* _ASSIGNMENT_
Working from the entries below, tally each line that holds "significant". Give the tally and nothing else.

(Records from a collection)
BEGIN

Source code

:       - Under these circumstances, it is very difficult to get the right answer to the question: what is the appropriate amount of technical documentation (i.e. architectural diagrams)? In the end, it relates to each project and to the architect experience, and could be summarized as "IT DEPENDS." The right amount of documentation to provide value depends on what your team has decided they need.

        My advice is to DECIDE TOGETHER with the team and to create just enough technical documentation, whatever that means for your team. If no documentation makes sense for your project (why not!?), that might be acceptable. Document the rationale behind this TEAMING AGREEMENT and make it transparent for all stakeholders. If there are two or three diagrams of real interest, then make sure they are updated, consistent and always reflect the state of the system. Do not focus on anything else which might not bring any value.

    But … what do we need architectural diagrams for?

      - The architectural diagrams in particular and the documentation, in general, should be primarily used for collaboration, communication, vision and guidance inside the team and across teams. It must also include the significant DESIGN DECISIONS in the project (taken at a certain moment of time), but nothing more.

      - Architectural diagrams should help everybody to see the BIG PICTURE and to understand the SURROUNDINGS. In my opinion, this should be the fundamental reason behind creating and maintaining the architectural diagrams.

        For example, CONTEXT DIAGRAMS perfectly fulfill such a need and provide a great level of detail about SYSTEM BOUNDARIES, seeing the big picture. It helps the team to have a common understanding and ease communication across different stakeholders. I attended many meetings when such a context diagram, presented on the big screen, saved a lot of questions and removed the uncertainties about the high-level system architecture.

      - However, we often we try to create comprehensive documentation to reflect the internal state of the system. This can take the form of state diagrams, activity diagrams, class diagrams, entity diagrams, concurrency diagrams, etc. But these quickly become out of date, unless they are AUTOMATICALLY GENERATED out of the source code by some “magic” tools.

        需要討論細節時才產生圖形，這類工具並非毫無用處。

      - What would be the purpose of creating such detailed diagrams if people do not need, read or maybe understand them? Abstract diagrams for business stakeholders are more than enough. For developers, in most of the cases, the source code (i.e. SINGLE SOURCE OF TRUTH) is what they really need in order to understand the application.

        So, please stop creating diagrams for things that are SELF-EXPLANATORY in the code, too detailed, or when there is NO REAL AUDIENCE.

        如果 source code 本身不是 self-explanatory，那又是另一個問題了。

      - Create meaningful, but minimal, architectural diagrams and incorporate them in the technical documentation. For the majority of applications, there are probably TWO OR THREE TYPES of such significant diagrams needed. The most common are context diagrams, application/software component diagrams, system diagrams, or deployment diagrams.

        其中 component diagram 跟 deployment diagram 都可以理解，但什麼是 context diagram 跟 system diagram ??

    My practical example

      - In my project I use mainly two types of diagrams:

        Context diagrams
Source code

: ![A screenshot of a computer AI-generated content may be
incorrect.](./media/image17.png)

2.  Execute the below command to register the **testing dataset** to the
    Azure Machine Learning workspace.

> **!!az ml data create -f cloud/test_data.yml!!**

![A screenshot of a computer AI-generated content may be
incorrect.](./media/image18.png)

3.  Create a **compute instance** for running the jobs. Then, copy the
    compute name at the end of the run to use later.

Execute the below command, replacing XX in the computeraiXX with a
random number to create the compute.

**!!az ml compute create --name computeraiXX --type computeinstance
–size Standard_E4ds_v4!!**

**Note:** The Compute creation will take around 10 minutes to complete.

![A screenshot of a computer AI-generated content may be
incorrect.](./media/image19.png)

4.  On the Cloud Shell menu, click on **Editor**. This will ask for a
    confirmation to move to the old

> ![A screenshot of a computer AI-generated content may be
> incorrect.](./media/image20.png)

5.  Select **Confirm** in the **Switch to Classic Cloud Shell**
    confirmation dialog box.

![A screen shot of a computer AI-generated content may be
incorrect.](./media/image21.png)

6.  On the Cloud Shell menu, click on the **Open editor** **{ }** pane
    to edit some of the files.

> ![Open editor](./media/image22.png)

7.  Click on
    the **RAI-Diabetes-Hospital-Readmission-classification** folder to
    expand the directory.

END

* _ANSWER SECTION_
2